- What to do -
Restate all entries word for word, minus pictures.
═══ Supplied material
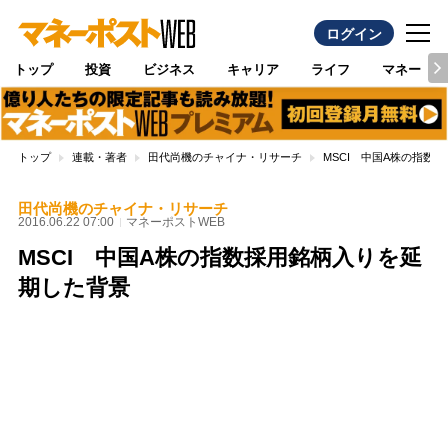
ログイン
トップ
投資
ビジネス
キャリア
ライフ
マネー
トップ
連載・著者
田代尚機のチャイナ・リサーチ
MSCI 中国A株の指数
田代尚機のチャイナ・リサーチ
2016.06.22 07:00
マネーポストWEB
MSCI 中国A株の指数採用銘柄入りを延
期した背景
Loaded
:
100.00%
/
Unmute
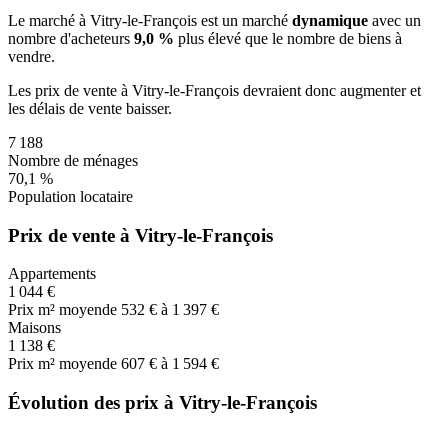
Le marché
à Vitry-le-François
est un marché
dynamique
avec un
nombre d'acheteurs
9,0 %
plus
élevé que le nombre de biens à
vendre.
Les prix de vente
à Vitry-le-François
devraient donc
augmenter
et
les délais de vente
baisser
.
7 188
Nombre de ménages
70,1 %
Population locataire
Prix de vente à Vitry-le-François
Appartements
1 044 €
Prix m² moyen
de 532 € à 1 397 €
Maisons
1 138 €
Prix m² moyen
de 607 € à 1 594 €
Évolution des prix à Vitry-le-François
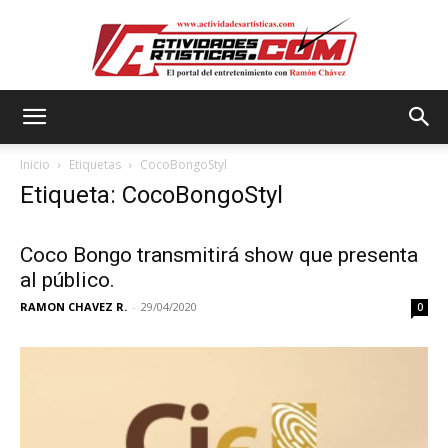
Actividadesartisticas.com
Inicio
Etiquetas
CocoBongoStyl
Etiqueta: CocoBongoStyl
Coco Bongo transmitirá show que presenta
al público.
RAMON CHAVEZ R.
-
29/04/2020
0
══════
- Response -
ログイン
トップ
投資
ビジネス
キャリア
ライフ
マネー
トップ
連載・著者
田代尚機のチャイナ・リサーチ
MSCI 中国A株の指数
田代尚機のチャイナ・リサーチ
2016.06.22 07:00
マネーポストWEB
MSCI 中国A株の指数採用銘柄入りを延
期した背景
Loaded
:
100.00%
/
Unmute
Le marché
à Vitry-le-François
est un marché
dynamique
avec un
nombre d'acheteurs
9,0 %
plus
élevé que le nombre de biens à
vendre.
Les prix de vente
à Vitry-le-François
devraient donc
augmenter
et
les délais de vente
baisser
.
7 188
Nombre de ménages
70,1 %
Population locataire
Prix de vente à Vitry-le-François
Appartements
1 044 €
Prix m² moyen
de 532 € à 1 397 €
Maisons
1 138 €
Prix m² moyen
de 607 € à 1 594 €
Évolution des prix à Vitry-le-François
Actividadesartisticas.com
Inicio
Etiquetas
CocoBongoStyl
Etiqueta: CocoBongoStyl
Coco Bongo transmitirá show que presenta
al público.
RAMON CHAVEZ R.
-
29/04/2020
0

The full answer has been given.